Steffen: Mit dem 1. FC Köln verbinde ich schon etwas mehr, als das bei den meisten anderen Clubs der Fall ist. Deshalb freue ich mich auch, dass ihr zurück in der Bundesliga seid und hoffentlich bleibt ihr nun auf Dauer. Als Kind habe ich mir in jeden Sommerferien das Kicker Sonderheft geholt und die Wappen der Tabelle nachgezeichnet. Dortmund, Hamburg, Kaiserslautern waren da wenig anspruchsvoll, Werders W war nicht mehr ganz so leicht, aber der Kölner Geißbock und der Dom erfüllten mich schon immer mit einem gewissen Stolz, wenn ich sie dann halbwegs sauber zu Papier gebracht hatte. Darüber hinaus war ich immer ein großer Fan von Bodo Illgner und somit habe ich mich über Kölner Punkte zu seiner Zeit immer gefreut. Auch in meinem Freundeskreis tauchen immer wieder Köln-Fans auf, mein HB-people Kollege Pascal ist z.B. eingefleischter Fan, weshalb wir vor dem Spiel am Freitag schon ein kurzes Fußballduell bei uns auf der Seite hatten. Ihr könnt meinetwegen also sehr gerne fleißig Punkte sammeln, nur nicht unbedingt diese Woche.

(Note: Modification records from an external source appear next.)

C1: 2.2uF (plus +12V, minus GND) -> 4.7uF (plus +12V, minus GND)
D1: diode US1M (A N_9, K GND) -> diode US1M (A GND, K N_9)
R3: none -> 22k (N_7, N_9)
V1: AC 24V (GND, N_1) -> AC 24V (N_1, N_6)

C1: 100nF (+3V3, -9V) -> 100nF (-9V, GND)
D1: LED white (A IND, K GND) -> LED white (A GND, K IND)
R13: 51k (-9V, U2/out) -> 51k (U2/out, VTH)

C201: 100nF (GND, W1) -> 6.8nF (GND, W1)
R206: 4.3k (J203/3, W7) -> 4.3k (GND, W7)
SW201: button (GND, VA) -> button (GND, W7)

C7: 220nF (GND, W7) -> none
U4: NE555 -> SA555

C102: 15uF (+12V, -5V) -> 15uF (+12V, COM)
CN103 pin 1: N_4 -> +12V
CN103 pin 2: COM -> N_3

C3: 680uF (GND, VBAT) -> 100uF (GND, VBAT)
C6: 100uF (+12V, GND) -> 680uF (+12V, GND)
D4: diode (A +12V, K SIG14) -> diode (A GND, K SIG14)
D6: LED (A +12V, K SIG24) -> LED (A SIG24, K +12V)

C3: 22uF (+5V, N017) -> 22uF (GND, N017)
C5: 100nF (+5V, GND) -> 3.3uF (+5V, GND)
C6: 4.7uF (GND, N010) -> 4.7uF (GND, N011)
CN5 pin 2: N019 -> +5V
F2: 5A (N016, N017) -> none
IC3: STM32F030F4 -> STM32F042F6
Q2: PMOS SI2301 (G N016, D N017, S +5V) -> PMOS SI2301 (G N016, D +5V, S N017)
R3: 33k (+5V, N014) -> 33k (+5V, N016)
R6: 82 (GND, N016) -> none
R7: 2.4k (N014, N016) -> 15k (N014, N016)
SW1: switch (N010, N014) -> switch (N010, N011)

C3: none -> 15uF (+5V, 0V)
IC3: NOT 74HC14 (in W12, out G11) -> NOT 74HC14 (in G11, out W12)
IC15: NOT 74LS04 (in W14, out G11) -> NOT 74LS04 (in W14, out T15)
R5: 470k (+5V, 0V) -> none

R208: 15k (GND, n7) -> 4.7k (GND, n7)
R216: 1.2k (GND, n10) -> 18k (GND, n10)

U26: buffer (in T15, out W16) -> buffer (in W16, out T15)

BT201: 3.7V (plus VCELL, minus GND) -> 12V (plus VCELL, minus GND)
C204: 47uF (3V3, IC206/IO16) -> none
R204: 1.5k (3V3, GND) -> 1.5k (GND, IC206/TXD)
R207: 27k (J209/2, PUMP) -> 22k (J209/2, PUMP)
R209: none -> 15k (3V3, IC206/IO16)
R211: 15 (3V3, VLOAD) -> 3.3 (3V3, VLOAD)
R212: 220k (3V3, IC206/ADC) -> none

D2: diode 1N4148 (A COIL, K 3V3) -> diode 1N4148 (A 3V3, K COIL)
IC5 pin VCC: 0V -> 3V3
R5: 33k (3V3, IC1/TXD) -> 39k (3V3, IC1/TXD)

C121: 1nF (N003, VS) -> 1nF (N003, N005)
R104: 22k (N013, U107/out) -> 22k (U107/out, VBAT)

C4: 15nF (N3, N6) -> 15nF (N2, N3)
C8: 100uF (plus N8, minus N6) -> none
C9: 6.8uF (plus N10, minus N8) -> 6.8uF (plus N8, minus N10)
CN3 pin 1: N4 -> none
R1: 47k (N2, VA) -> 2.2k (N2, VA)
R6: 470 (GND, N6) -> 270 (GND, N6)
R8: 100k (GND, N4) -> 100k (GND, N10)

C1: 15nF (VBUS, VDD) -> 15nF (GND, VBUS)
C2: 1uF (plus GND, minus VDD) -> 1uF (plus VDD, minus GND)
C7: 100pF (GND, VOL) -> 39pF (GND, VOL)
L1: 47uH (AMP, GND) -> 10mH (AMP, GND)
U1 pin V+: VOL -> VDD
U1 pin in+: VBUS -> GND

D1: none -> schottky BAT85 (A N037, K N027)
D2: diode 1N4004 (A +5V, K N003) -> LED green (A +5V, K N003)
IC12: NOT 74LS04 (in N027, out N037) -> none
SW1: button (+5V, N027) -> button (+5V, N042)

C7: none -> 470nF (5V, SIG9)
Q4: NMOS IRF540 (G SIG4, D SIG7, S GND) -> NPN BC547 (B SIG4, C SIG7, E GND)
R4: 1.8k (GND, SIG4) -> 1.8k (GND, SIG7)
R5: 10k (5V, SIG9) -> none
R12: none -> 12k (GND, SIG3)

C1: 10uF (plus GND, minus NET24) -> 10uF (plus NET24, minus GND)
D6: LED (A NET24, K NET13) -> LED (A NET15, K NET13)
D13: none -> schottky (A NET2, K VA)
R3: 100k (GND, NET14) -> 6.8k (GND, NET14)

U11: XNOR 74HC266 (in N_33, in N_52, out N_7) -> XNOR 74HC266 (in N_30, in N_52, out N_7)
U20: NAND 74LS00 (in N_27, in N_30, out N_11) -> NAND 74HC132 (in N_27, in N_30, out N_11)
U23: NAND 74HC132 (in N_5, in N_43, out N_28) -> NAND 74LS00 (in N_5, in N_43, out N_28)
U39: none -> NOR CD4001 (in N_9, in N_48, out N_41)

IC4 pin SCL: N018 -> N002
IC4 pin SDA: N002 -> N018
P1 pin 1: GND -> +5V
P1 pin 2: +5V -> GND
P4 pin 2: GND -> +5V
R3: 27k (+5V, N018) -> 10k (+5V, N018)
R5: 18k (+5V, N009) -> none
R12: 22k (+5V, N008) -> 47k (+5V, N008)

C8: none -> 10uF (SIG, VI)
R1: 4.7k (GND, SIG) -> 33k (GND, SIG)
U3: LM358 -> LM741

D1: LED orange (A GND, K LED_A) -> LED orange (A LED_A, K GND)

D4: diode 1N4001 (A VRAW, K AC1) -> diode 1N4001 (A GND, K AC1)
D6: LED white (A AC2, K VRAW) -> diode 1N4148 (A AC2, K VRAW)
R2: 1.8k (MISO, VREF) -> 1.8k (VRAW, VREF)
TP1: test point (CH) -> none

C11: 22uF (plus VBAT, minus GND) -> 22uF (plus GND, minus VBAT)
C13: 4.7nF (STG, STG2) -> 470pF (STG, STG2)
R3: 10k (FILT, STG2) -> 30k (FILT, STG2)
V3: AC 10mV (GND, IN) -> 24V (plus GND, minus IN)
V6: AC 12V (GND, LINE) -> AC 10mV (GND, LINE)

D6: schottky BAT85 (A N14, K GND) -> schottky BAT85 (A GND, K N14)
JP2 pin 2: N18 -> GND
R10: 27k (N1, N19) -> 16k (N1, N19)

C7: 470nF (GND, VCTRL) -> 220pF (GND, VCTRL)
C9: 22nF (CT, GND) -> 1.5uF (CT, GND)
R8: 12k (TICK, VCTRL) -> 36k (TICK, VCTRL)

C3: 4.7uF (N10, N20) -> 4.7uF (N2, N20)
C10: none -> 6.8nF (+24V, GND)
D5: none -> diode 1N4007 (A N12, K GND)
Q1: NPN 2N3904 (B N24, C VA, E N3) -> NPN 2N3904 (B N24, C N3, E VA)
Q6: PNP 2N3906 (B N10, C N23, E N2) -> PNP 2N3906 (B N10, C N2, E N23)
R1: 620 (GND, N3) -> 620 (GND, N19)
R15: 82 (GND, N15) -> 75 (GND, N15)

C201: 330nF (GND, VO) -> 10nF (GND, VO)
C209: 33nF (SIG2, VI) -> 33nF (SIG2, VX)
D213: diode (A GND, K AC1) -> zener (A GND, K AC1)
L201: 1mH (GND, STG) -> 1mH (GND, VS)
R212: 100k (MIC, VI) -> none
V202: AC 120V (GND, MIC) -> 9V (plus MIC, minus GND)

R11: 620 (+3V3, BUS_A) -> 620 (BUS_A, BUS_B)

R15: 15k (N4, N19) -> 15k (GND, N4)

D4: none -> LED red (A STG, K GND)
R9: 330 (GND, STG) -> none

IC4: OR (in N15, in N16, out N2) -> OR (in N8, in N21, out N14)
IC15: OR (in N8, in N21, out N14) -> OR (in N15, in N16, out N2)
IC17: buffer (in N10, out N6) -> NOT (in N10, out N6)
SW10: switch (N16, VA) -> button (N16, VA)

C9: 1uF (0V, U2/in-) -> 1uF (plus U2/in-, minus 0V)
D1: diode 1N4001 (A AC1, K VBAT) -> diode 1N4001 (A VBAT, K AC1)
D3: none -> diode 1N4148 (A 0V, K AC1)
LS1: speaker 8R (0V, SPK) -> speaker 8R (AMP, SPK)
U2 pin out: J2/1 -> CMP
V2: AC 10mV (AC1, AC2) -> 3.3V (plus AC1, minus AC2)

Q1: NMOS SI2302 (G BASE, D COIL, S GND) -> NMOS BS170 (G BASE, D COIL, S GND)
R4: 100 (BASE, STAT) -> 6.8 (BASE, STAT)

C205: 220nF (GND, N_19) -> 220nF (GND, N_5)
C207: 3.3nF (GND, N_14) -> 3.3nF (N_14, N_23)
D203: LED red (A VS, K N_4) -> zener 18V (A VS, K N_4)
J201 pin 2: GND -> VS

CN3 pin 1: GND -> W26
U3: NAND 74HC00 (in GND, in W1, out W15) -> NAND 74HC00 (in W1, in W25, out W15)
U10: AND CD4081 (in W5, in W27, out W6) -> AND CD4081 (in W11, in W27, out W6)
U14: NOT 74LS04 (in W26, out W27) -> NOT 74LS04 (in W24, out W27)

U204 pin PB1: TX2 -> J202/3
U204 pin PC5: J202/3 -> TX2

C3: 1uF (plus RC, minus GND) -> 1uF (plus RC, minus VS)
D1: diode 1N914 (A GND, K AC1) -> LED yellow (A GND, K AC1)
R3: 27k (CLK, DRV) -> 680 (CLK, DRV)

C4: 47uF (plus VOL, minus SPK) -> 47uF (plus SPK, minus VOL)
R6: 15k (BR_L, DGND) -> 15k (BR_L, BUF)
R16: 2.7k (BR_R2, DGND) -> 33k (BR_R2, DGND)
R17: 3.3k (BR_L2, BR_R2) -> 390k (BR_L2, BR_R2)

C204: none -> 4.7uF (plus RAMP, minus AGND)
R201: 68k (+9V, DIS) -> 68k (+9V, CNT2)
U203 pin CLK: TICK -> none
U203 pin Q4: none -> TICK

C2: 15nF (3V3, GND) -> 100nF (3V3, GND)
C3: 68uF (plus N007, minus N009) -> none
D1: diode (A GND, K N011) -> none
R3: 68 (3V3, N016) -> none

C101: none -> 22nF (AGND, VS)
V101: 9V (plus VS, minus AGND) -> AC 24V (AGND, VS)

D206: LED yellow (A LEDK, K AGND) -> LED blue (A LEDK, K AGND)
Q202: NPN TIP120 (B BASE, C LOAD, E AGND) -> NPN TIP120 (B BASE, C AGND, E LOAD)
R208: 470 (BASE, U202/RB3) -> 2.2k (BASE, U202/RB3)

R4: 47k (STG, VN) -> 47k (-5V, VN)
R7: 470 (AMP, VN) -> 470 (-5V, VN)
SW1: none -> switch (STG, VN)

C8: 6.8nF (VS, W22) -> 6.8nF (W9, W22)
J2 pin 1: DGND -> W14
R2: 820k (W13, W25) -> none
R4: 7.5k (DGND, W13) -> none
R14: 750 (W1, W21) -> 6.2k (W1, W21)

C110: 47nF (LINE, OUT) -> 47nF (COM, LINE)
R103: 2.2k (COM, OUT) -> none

effzeh.com: Der effzeh besiegte vergangenes Wochenende den BVB, während ihr in München chancenlos wart. Wie groß ist die Angst vor dem amtierenden Zweitligameister
Steffen: Ich habe leider diese Saison noch kein Kölner Spiel über 90 Minuten unabgelenkt verfolgen können, daher fällt mir eine tiefere taktische Analyse schwer. Ich sehe insgesamt aber eine Mannschaft, die defensiv sehr vernünftig steht und sich sinnvoll verstärkt hat. Mit langen Bällen werden wir euch am Freitag nicht schlagen können, daher hoffe ich auf eine kreative Besetzung von Werders Mittelfeldzentrale. In Köln wird offensichtlich gut gearbeitet, Stöger ist ein Original und ein Fachmann zugleich und bis jetzt muss man sich nach den bisher gezeigten Auftritten weit weniger Sorgen um den 1. FC Köln als um den SV Werder Bremen machen. Von daher ist auf jeden Fall großer Respekt da. Angst möchte ich nicht sagen, da Werder dann wahrscheinlich die Leistung von München wiederholt.
effzeh.com: Zum Abschluss: Dein Tipp für die Partie!
Steffen: Wenn Werder es spielerisch und kreativ probiert, die langen Bälle unterlässt und sich hinten konzentriert, dann gewinnen wir. Spielt Werder mit der bisherigen Taktik, muss man auf ein ungeschriebenes Gesetz hoffen: Werdertrainer retten sich grundsätzlich mit einem Sieg, wenn gerüchteweise ein Endspiel ansteht. Von daher: 3:2 für Werder, dieses Mal gibt di Santo den Pizarro und erzielt alle 3 Tore.